Segment Start: Extracted information
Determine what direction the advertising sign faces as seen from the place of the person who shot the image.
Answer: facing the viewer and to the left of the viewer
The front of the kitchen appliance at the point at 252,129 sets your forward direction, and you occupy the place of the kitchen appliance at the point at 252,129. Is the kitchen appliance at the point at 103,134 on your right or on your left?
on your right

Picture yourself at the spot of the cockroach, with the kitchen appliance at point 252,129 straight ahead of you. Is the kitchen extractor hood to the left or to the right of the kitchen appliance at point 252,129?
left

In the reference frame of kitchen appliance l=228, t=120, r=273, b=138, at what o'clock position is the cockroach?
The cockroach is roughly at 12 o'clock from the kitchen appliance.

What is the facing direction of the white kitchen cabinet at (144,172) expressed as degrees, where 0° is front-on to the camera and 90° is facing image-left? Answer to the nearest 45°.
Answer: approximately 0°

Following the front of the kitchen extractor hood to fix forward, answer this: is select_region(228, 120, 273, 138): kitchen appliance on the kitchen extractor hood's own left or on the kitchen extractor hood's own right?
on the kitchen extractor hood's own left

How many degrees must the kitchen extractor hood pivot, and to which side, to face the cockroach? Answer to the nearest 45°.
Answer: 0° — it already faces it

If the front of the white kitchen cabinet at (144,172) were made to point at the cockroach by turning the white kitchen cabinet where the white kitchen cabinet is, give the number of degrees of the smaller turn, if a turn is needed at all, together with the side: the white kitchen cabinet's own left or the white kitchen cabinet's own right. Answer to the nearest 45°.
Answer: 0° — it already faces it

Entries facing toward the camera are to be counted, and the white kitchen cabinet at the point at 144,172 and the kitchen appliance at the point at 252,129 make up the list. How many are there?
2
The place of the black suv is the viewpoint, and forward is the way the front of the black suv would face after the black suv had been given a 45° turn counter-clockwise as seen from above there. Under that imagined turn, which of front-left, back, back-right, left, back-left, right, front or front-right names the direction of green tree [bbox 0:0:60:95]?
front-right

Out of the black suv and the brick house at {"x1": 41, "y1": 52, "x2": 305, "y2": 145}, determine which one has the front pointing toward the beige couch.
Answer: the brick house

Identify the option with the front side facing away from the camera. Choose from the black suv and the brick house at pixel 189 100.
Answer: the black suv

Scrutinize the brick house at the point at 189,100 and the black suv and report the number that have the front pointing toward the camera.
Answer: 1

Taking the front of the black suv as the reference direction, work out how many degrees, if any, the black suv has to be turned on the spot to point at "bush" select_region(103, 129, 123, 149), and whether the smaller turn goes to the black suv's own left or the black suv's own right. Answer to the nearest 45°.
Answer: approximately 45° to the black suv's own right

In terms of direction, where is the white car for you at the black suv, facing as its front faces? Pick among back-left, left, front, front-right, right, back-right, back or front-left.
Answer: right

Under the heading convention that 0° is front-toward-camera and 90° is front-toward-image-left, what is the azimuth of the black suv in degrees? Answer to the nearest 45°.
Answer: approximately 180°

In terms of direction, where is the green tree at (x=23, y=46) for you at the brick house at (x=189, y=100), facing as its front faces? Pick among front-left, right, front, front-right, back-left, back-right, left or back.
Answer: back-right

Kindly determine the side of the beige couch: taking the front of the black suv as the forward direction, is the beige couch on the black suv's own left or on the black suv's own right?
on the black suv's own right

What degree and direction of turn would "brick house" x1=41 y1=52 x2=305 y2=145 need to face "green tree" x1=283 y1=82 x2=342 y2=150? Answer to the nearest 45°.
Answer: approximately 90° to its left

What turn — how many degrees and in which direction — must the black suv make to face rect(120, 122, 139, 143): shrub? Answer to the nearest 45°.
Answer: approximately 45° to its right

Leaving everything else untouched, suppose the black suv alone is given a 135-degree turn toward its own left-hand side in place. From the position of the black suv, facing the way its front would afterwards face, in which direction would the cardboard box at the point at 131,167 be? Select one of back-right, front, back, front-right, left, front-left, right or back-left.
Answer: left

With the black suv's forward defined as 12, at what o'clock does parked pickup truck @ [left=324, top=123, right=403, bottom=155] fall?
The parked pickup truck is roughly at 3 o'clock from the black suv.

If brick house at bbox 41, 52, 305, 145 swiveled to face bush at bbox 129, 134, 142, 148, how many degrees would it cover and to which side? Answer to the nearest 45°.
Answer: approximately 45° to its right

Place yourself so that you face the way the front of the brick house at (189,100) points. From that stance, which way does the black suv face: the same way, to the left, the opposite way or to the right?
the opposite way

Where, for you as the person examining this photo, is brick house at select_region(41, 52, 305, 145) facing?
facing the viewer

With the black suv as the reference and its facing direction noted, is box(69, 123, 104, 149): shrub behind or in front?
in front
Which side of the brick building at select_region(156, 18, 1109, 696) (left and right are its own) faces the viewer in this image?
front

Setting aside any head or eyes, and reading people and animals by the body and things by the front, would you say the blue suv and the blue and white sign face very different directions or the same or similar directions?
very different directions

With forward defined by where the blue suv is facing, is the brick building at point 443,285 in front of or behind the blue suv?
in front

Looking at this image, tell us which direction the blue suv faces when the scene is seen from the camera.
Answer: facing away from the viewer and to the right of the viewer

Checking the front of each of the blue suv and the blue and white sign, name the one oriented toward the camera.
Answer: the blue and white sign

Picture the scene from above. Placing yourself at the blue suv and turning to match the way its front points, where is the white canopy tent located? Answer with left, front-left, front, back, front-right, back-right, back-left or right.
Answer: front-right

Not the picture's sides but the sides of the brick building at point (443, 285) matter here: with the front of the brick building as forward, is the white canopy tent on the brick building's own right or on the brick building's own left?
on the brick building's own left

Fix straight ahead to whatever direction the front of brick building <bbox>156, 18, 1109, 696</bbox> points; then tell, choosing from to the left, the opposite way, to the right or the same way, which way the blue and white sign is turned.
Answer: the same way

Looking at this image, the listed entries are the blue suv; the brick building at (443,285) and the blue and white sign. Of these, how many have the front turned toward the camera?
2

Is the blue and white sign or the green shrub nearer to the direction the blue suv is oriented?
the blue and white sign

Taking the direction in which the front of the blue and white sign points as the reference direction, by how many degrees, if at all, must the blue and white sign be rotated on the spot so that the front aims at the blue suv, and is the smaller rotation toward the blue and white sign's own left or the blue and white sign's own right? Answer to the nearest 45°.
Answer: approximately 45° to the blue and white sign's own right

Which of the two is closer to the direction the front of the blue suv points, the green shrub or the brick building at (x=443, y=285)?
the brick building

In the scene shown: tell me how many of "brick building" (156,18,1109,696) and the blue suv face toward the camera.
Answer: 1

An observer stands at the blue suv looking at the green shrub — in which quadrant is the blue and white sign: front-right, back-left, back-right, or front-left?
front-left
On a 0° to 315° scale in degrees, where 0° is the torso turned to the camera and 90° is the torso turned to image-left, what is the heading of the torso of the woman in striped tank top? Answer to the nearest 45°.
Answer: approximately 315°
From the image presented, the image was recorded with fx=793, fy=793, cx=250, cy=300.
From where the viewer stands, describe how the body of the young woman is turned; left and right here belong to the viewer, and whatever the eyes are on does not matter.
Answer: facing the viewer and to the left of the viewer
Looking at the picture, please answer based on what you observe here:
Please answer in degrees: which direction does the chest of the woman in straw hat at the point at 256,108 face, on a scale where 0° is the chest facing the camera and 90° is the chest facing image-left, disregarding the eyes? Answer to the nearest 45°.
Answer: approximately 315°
Segment End: Extracted information
**What you should do**
Switch "blue suv" to "black suv" in the listing's lines from the one with "Picture the scene" up to and including the one with "Answer: front-right". Give back only those lines, with everything else left as it is.

**Reply**
Picture the scene from above. Placing yourself at the black suv and turning to match the way its front points, where is the white canopy tent located? Answer with left, front-left, front, back, front-right, back-right, back-left or right.
Answer: front-right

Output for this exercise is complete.